• [Task prompt]
Using the listing below, return every line that includes "pixels".

• [Provided entries]
- - -

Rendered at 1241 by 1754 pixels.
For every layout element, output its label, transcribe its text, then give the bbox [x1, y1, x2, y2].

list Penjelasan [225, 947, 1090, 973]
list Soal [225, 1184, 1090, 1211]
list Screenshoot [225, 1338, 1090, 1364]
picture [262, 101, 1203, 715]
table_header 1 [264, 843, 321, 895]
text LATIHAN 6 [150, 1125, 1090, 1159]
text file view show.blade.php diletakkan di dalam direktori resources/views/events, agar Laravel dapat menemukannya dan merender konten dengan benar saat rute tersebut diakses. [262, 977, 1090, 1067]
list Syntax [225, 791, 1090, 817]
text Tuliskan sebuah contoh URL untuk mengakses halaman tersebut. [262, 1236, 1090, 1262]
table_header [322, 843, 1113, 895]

- - -

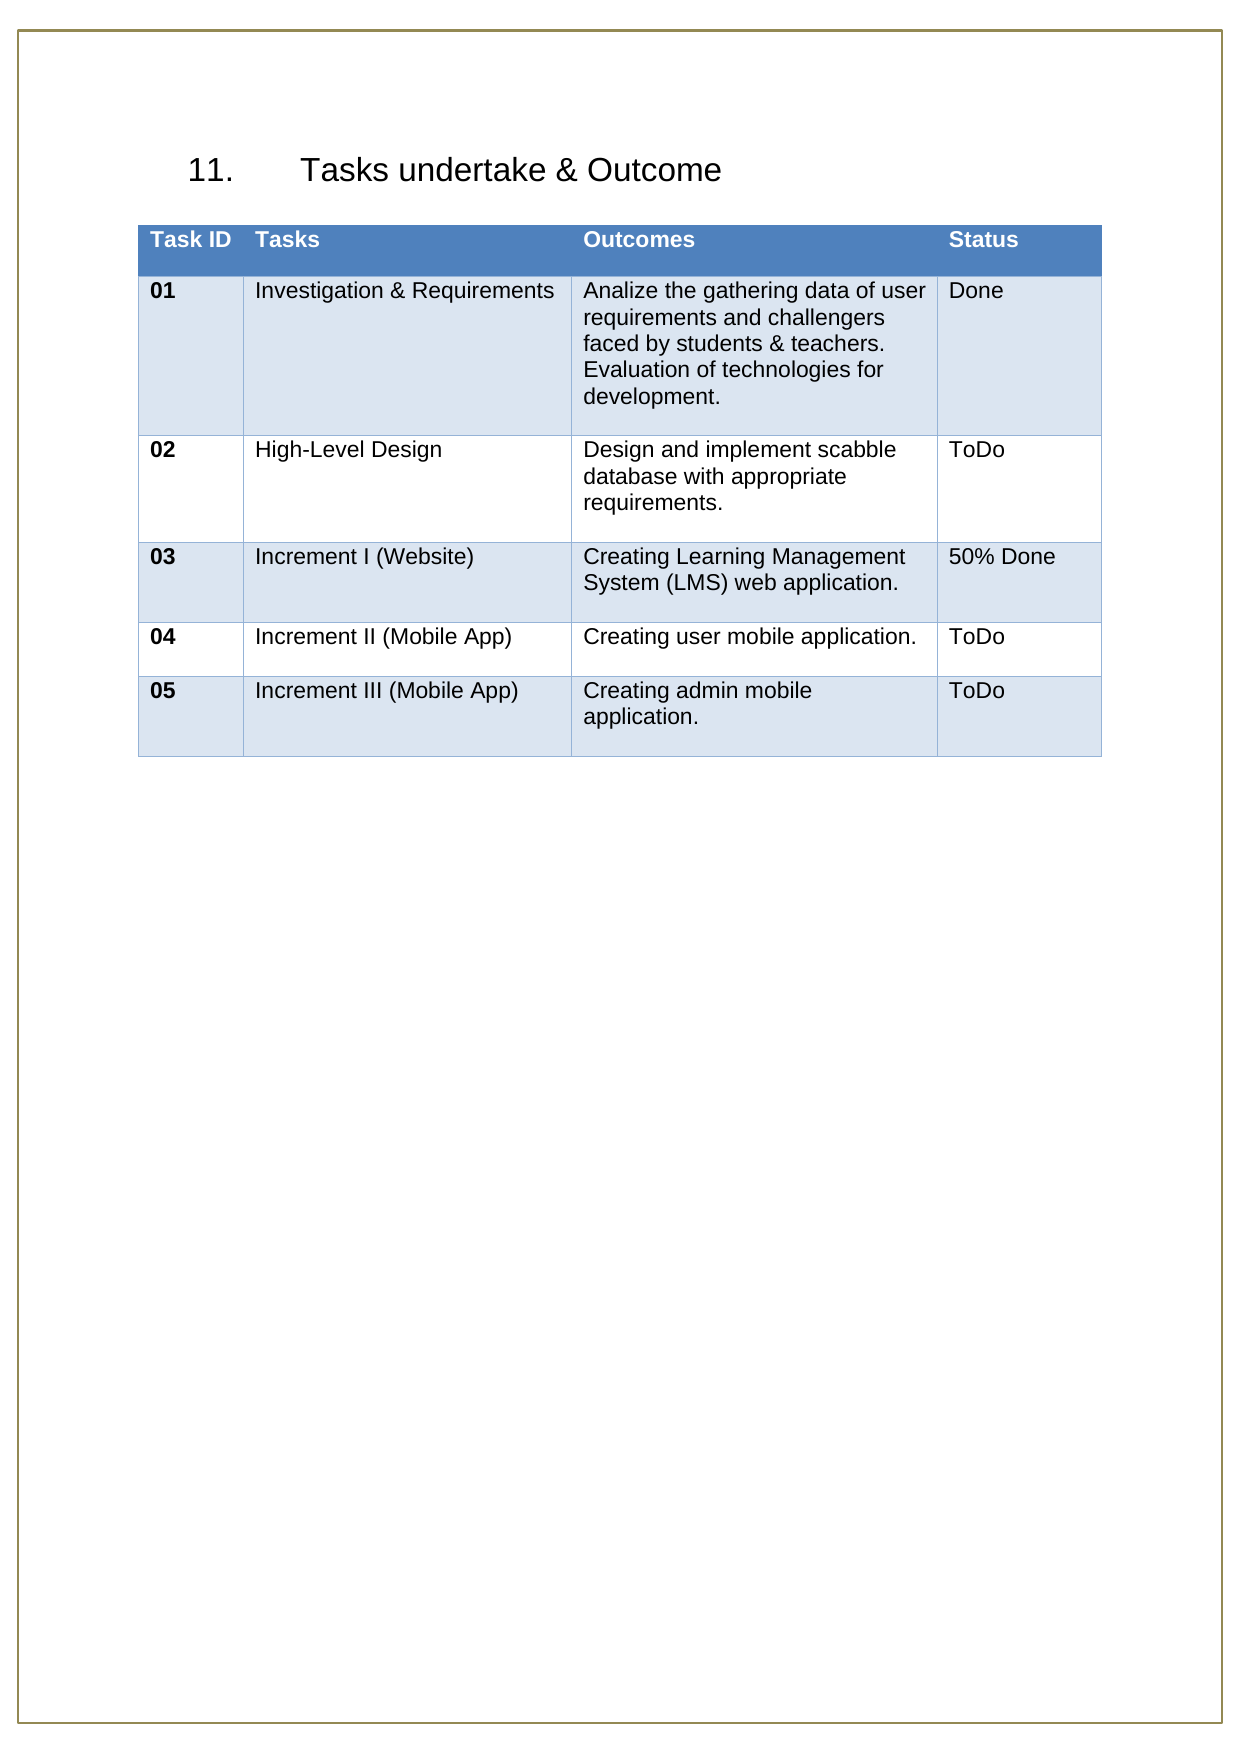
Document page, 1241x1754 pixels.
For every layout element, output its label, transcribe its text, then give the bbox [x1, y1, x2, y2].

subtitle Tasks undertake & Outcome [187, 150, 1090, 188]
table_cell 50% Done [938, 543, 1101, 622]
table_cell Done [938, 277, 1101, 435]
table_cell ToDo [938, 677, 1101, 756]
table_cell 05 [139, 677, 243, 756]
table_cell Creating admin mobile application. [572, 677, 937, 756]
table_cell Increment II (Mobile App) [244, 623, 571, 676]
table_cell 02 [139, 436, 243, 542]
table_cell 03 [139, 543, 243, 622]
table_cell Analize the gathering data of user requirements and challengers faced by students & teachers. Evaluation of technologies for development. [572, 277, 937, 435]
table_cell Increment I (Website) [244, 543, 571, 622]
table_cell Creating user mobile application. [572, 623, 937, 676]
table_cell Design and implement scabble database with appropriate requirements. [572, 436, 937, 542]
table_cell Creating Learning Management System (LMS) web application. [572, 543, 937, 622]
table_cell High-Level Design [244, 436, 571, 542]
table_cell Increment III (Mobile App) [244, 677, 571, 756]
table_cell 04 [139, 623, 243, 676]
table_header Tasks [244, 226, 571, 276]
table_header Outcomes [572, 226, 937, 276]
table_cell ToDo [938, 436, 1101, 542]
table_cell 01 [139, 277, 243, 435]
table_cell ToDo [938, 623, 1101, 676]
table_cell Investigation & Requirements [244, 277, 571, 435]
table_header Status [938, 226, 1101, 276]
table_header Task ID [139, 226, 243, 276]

- - -

• [Response to the task]
Rendered at 1241 by 1754 pixels.
Document page, 1241x1754 pixels.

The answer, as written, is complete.